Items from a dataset
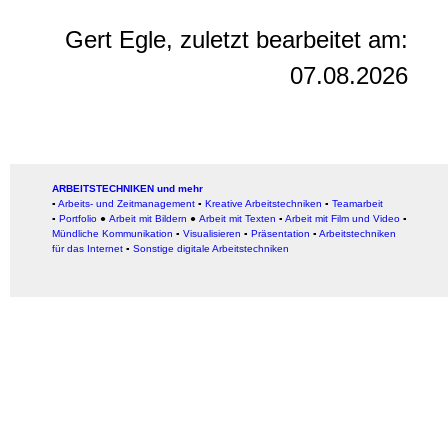
Gert Egle, zuletzt bearbeitet am:
07.08.2026
ARBEITSTECHNIKEN und mehr
▪
Arbeits- und Zeitmanagement
▪
Kreative Arbeitstechniken
▪
Teamarbeit
▪
Portfolio
●
Arbeit mit Bildern
●
Arbeit
mit Texten
▪
Arbeit mit Film und Video
▪
Mündliche Kommunikation
▪
Visualisieren
▪
Präsentation
▪
Arbeitstechniken
für das Internet
▪
Sonstige digitale Arbeitstechniken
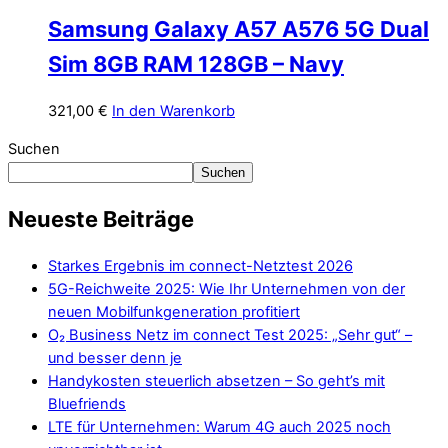
Samsung Galaxy A57 A576 5G Dual
Sim 8GB RAM 128GB – Navy
321,00
€
In den Warenkorb
Suchen
Suchen
Neueste Beiträge
Starkes Ergebnis im connect-Netztest 2026
5G-Reichweite 2025: Wie Ihr Unternehmen von der
neuen Mobilfunkgeneration profitiert
O₂ Business Netz im connect Test 2025: „Sehr gut“ –
und besser denn je
Handykosten steuerlich absetzen – So geht’s mit
Bluefriends
LTE für Unternehmen: Warum 4G auch 2025 noch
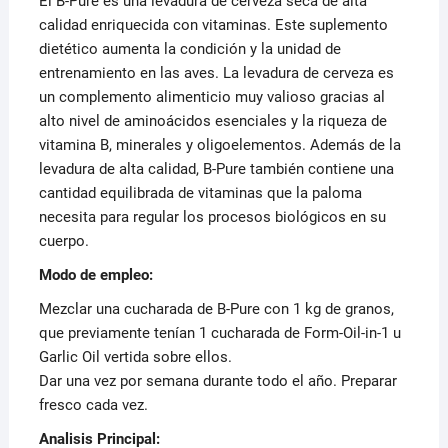
El B-Pure es una levadura de cerveza seca de alta
calidad enriquecida con vitaminas. Este suplemento
dietético aumenta la condición y la unidad de
entrenamiento en las aves. La levadura de cerveza es
un complemento alimenticio muy valioso gracias al
alto nivel de aminoácidos esenciales y la riqueza de
vitamina B, minerales y oligoelementos. Además de la
levadura de alta calidad, B-Pure también contiene una
cantidad equilibrada de vitaminas que la paloma
necesita para regular los procesos biológicos en su
cuerpo.
Modo de empleo:
Mezclar una cucharada de B-Pure con 1 kg de granos,
que previamente tenían 1 cucharada de Form-Oil-in-1 u
Garlic Oil vertida sobre ellos.
Dar una vez por semana durante todo el año. Preparar
fresco cada vez.
Analisis Principal:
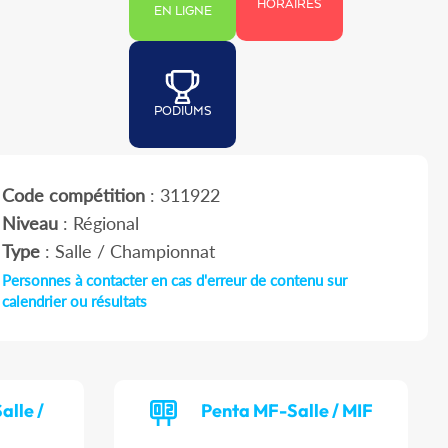
HORAIRES
EN LIGNE
PODIUMS
Code compétition
: 311922
Niveau
: Régional
Type
: Salle / Championnat
Personnes à contacter en cas d'erreur de contenu sur
calendrier ou résultats
alle /
Penta MF-Salle / MIF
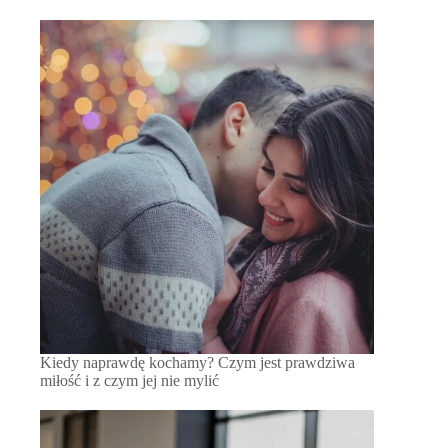
Kiedy naprawdę kochamy? Czym jest prawdziwa
miłość i z czym jej nie mylić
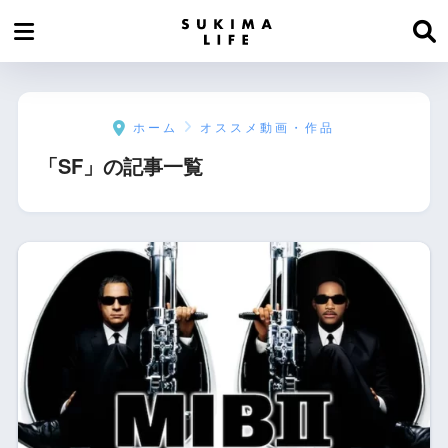
ホーム
オススメ動画・作品
「SF」の記事一覧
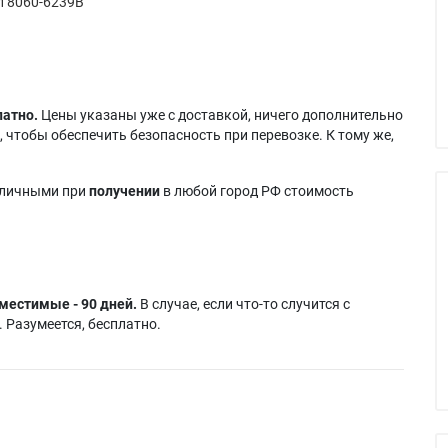
 8060-6239B
латно.
Цены указаны уже с доставкой, ничего дополнительно
 чтобы обеспечить безопасность при перевозке. К тому же,
аличными при
получении
в любой город РФ стоимость
местимые - 90 дней.
В случае, если что-то случится с
 Разумеется, бесплатно.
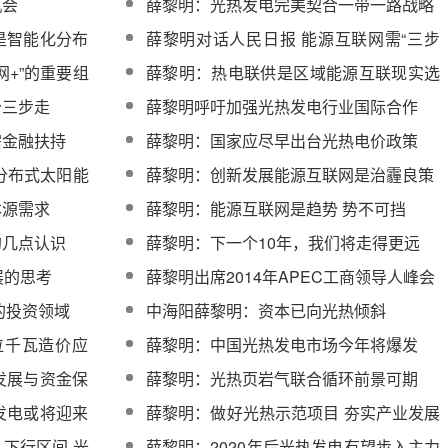
机会
薛黎明：光热发电完美契合一带一路战略
是智能化分布
薛黎明对话人民日报 能源互联网需“三步
走”
网+”的重要组
薛黎明：热电联供是区域能源互联现实选
择
分三步走
薛黎明呼吁加强光热发电行业国际合作
需金融扶持
薛黎明：国家应尽早出台光热电价政策
分布式太阳能
薛黎明：创新发展能源互联网是治霾良策
本源需求
薛黎明：能源互联网是趋势 势不可挡
的几点认识
薛黎明：下一个10年，我们将走得更远
展的思考
薛黎明出席2014年APEC工商领导人峰会
的投资领域
中海阳薛黎明：资本已向光热倾斜
位千瓦造价应
薛黎明：中国光热发电市场今年将爆发
发展与资金保
薛黎明：光热页岩气联合循环前景可期
发电或将迎来
薛黎明：做好光热示范项目 夯实产业发展
根基
下行区间 光
薛黎明：2020年后光热发电有望步入主力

How to complete this task - Can you print the text of every item above, word for word and line for line, with the pictures left out?

Result below -
Gert Egle, zuletzt bearbeitet am:
07.08.2026
ARBEITSTECHNIKEN und mehr
▪
Arbeits- und Zeitmanagement
▪
Kreative Arbeitstechniken
▪
Teamarbeit
▪
Portfolio
●
Arbeit mit Bildern
●
Arbeit
mit Texten
▪
Arbeit mit Film und Video
▪
Mündliche Kommunikation
▪
Visualisieren
▪
Präsentation
▪
Arbeitstechniken
für das Internet
▪
Sonstige digitale Arbeitstechniken
Samsung Galaxy A57 A576 5G Dual
Sim 8GB RAM 128GB – Navy
321,00
€
In den Warenkorb
Suchen
Suchen
Neueste Beiträge
Starkes Ergebnis im connect-Netztest 2026
5G-Reichweite 2025: Wie Ihr Unternehmen von der
neuen Mobilfunkgeneration profitiert
O₂ Business Netz im connect Test 2025: „Sehr gut“ –
und besser denn je
Handykosten steuerlich absetzen – So geht’s mit
Bluefriends
LTE für Unternehmen: Warum 4G auch 2025 noch
El B-Pure es una levadura de cerveza seca de alta
calidad enriquecida con vitaminas. Este suplemento
dietético aumenta la condición y la unidad de
entrenamiento en las aves. La levadura de cerveza es
un complemento alimenticio muy valioso gracias al
alto nivel de aminoácidos esenciales y la riqueza de
vitamina B, minerales y oligoelementos. Además de la
levadura de alta calidad, B-Pure también contiene una
cantidad equilibrada de vitaminas que la paloma
necesita para regular los procesos biológicos en su
cuerpo.
Modo de empleo:
Mezclar una cucharada de B-Pure con 1 kg de granos,
que previamente tenían 1 cucharada de Form-Oil-in-1 u
Garlic Oil vertida sobre ellos.
Dar una vez por semana durante todo el año. Preparar
fresco cada vez.
Analisis Principal:
HORAIRES
EN LIGNE
PODIUMS
Code compétition
: 311922
Niveau
: Régional
Type
: Salle / Championnat
Personnes à contacter en cas d'erreur de contenu sur
calendrier ou résultats
alle /
Penta MF-Salle / MIF
Kiedy naprawdę kochamy? Czym jest prawdziwa
miłość i z czym jej nie mylić
ホーム
オススメ動画・作品
「SF」の記事一覧
 8060-6239B
латно.
Цены указаны уже с доставкой, ничего дополнительно
 чтобы обеспечить безопасность при перевозке. К тому же,
аличными при
получении
в любой город РФ стоимость
местимые - 90 дней.
В случае, если что-то случится с
 Разумеется, бесплатно.
机会
薛黎明：光热发电完美契合一带一路战略
是智能化分布
薛黎明对话人民日报 能源互联网需“三步
走”
网+”的重要组
薛黎明：热电联供是区域能源互联现实选
择
分三步走
薛黎明呼吁加强光热发电行业国际合作
需金融扶持
薛黎明：国家应尽早出台光热电价政策
分布式太阳能
薛黎明：创新发展能源互联网是治霾良策
本源需求
薛黎明：能源互联网是趋势 势不可挡
的几点认识
薛黎明：下一个10年，我们将走得更远
展的思考
薛黎明出席2014年APEC工商领导人峰会
的投资领域
中海阳薛黎明：资本已向光热倾斜
位千瓦造价应
薛黎明：中国光热发电市场今年将爆发
发展与资金保
薛黎明：光热页岩气联合循环前景可期
发电或将迎来
薛黎明：做好光热示范项目 夯实产业发展
根基
下行区间 光
薛黎明：2020年后光热发电有望步入主力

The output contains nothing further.